# Net tent! Opinions?



## Mime454 (Jan 4, 2013)

I saw this on shark tank tonight, and thought it would be awesome to house a ton of communal insects, like ghosts or idolos. This is different from other food tents because the bottom is also covered.

At only $20 with free shipping for prime customers, this is comparable in price with the net cube. Anybody use this, or can think of why it might be a bad idea?

http://www.amazon.com/Dura-Tent-FT-100-Outdoor-Table-Screen/dp/B002NQIT3Y


----------



## gripen (Jan 4, 2013)

Oh the irony. Keeping mantids in a device designed to keep bugs out.

Should be fin as long as the seal is not Velcro.


----------



## aNisip (Jan 4, 2013)

It would be great for toxodera, a lot of room with different angles and room to put tropical plants in the pots l...I think it has it's use... and I love the irony that Will pointed out


----------



## CoolMantid (Jan 4, 2013)

I have like a 5 foot by 5 foot net cage that I use for butterflies


----------



## fleurdejoo (Jan 4, 2013)

How does it close? I can't tell.


----------



## Precarious (Jan 4, 2013)

fleurdejoo said:


> How does it close? I can't tell.


Looks like there is no actual seal. Just a weighted flap. So not very useful for mantids unless you plan on hand feeding.


----------



## fleurdejoo (Jan 4, 2013)

I'd be worried they'd try to get out and get crushed.


----------



## Mime454 (Jan 4, 2013)

Precarious said:


> Looks like there is no actual seal. Just a weighted flap. So not very useful for mantids unless you plan on hand feeding.


On Shark Tank it closed with no gap. There is a single review that says there is a gap though.


----------



## Precarious (Jan 4, 2013)

Mime454 said:


> On Shark Tank it closed with no gap. There is a single review that says there is a gap though.


Could probably be modified using magnets mounted on the outside of the flap and inside the tent. Still would not be an actual seal.


----------



## Paradoxica (Jan 4, 2013)

I have one of the butterfly farm nets, 27x27x48. $20 + shipping. It has one side clear plastic that you could use as the bottom.

Right now my few Heterochaetas are in it but I always thought it would be rad to have a ton of communal mantids in there along with a few open fly cultures!

http://educationalscience.com/merchant.ihtml?pid=6696&amp;step=4&amp;merchantid=4&amp;repid=0&amp;passwordstatus=passed


----------



## hibiscusmile (Jan 5, 2013)

yea, I would like a zipper, but wish I had some of them, really neat! thanks, I fell asleep during the episode!


----------



## Krissim Klaw (Jan 5, 2013)

Oh neat, are the actual dimensions listed anywhere?

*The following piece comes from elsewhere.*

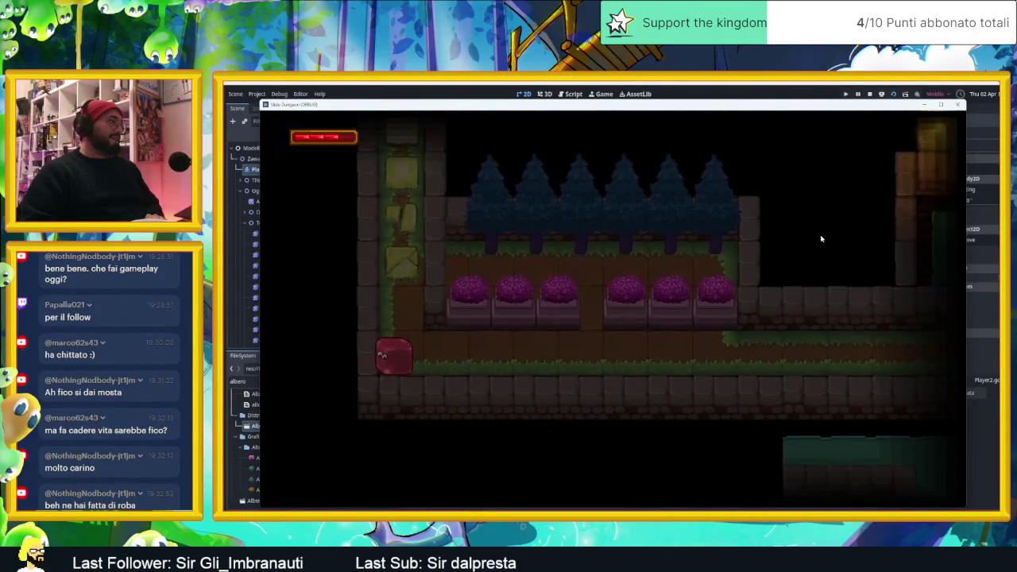
key(Down)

I wouldn't use it as a full time cage, but it looks perfect for what I've been meaning to get especially for my older mantises who have a harder time moving around. I often have them out on various desk plants during the day but at night I like to slip them into a secure cage before going to bed. This looks like it would be the perfect size to slip the plants in with the mantis on it. I have a bunch of Monarch cages but the square ones aren't wide enough for most of my plants while the other variations of Monarch cages have way more height than I need. This would be a great alternative. Thank you for sharing!


----------



## Mime454 (Jan 5, 2013)

LOL now they're both sold out after the shark tank episode.


----------



## Krissim Klaw (Jan 5, 2013)

Mime454 said:


> LOL now they're both sold out after the shark tank episode.


Boo, clearly too many other mantis owners had the same idea as you.


----------



## Rick (Jan 6, 2013)

You can do essentially the same thing with the Live Monarch net cages which are cheap, fold flat, and have a zipper.


----------



## Crazy4mantis (Jan 6, 2013)

AndrewNisip said:


> It would be great for toxodera, a lot of room with different angles and room to put tropical plants in the pots l...I think it has it's use... and I love the irony that Will pointed out


wait, you have toxodera?


----------



## gripen (Jan 6, 2013)

No he was just pointing out that it would be ideal for Toxodera.


----------



## Mime454 (Jan 6, 2013)

gripen said:


> No he was just pointing out that it would be ideal for Toxodera.


Good, now I don't have to rob you.


----------



## Malakyoma (Jan 6, 2013)

Mime454 said:


> Good, now I don't have to rob you.


he on your "Murder and steal mantids" list too?


----------



## brancsikia339 (Jan 7, 2013)

AndrewNisip said:


> It would be great for toxodera, a lot of room with different angles and room to put tropical plants in the pots l...I think it has it's use... and I love the irony that Will pointed out


DARN! you took the words right out of my mouth!!!! Anyway, I would take it to malaysia and collect toxodera for breeding!


----------



## Crazy4mantis (Jan 7, 2013)

brancsikia339 said:


> I would take it to malaysia and collect toxodera for breeding!


I wish i was as easy as flying to the other side of the earth and adventuring through a steaming rainforest fighting tigers to get a toxodera...


----------



## Sticky (Jan 16, 2013)

Paradoxica said:


> I have one of the butterfly farm nets, 27x27x48. $20 + shipping. It has one side clear plastic that you could use as the bottom.
> 
> Right now my few Heterochaetas are in it but I always thought it would be rad to have a ton of communal mantids in there along with a few open fly cultures!http://educationalscience.com/merchant.ihtml?pid=6696&amp;step=4&amp;merchantid=4&amp;repid=0&amp;passwordstatus=passed


Bioquip has many more similar cages. One of them is a monster 5'9" cube you can walk around in. You can make a habitat for many mantids. Feeding might be a problem with so much space though.

I raised cecropias in the 27-27-48 one outside. You have to weight them down. Otherwise the lightest breeze will send it flying!!


----------